Rock creep behaviour is a key aspect of many engineering projects, such as deep tunnels in which squeezing problems could occur. Many theories have been published in the literature to reproduce rock creep behaviour; however, most of them are not able to capture the last phase of creep (i.e., tertiary creep, or the accelerating strains that occur prior to failure). In this work, the Distinct-Element Method (DEM) approach is employed, in conjunction with Rate Process Theory (RPT), to simulate the effect of rock creep in deep tunnels. To do that, the DEM models are constructed using particles, whose interactions are simulated with a hybrid mixture of the Flat Joint Contact Model (FJCM) and the Linear Model (LM) contact models; the RPT is implemented into DEM models using a Visual C++ function. Results show that the DEM plus RPT combination can suitably reproduce the tunnel convergences due to rock creep.

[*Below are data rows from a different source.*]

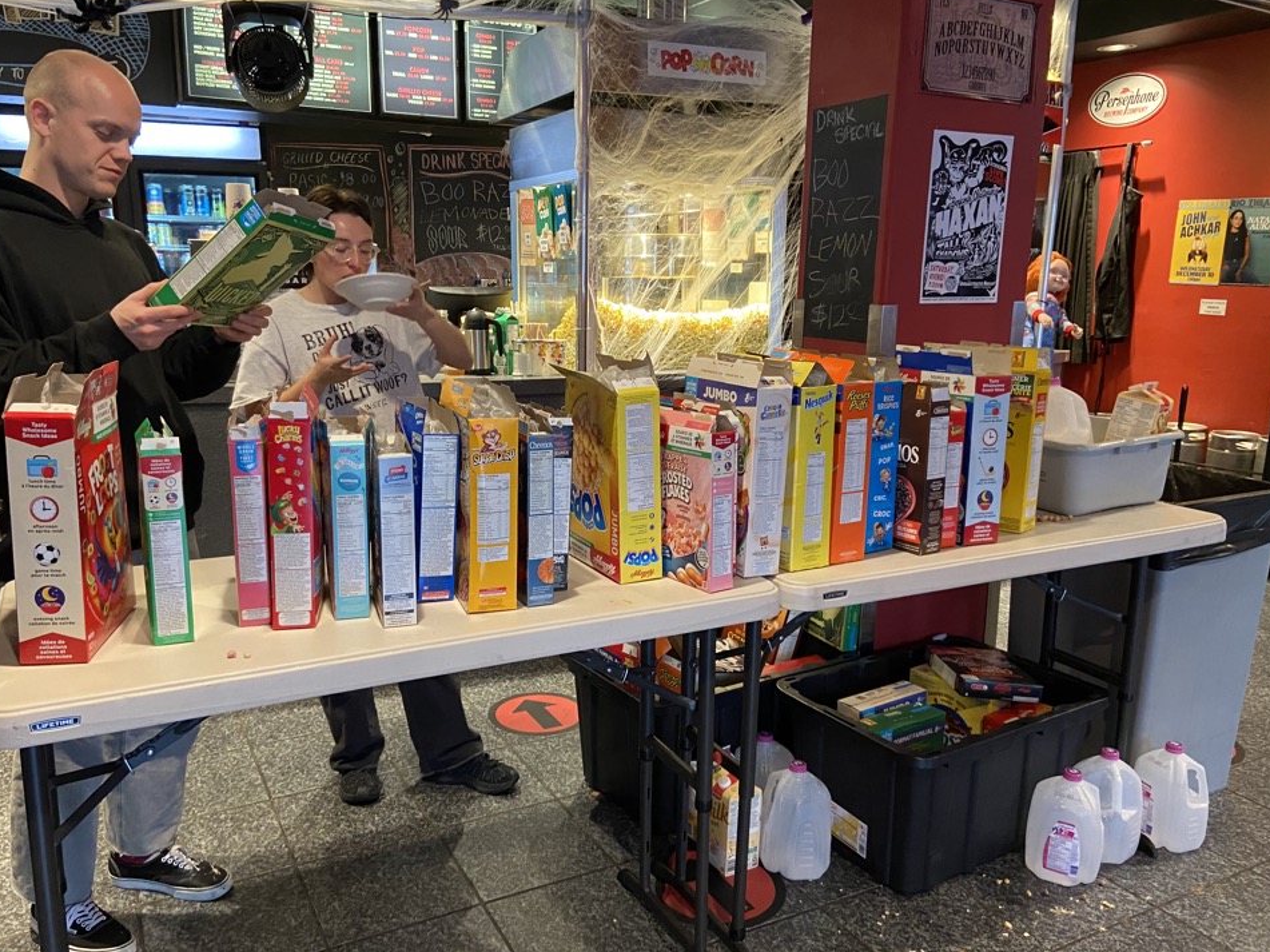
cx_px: 604
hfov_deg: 63.4
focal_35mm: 28
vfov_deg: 49.7
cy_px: 483
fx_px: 1027
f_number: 1.8
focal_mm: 4.25
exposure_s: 1/40
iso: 320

The time-dependent (creep) behaviour of rocks is a key aspect on the stability and performance of deep tunnels; in particular, in deep tunnels excavated in soft rocks [1][2]. Creep is a progressive deformation with time that occurs in rocks (or other materials) subjected to a constant stress level [3]. Figure 1 presents an idealized creep behaviour under a stress increase that is kept constant afterwards; it consists of an instantaneous elastic strain due to the applied stress (1→2); then, if such stress is keep constant with time (and it is high enough to lead the full process to develop), the following 3-stages can occur: (i) Primary creep, where strains increase with a decreasing strain rate (2→3), (ii) Secondary creep, with a quasi-constant strain rate (3→4), and (iii) Tertiary creep, with a non-linear strain acceleration until rock failure is observed (4→5).
Several theories have been developed in the literature to analyze creep behaviour observed in rock laboratory tests [5], and to predict creep tunnel convergences [2][6]. For instance, the Burger model has been used to simulate the creep behaviour of intact siltstone samples [7]; however, such approach cannot reproduce the rock failure due to tertiary creep. As an alternative, recent works have demonstrated that the Rate Process Theory (RPT) proposed by Eyring [8] could be successfully employed to simulate all stages of creep in soils [3] or in rocks [4]. The aim of this paper is to examine the applicability of RPT, and its implementation through the Distinct-Element Method (DEM), to simulate rock creep convergences in deep tunnels.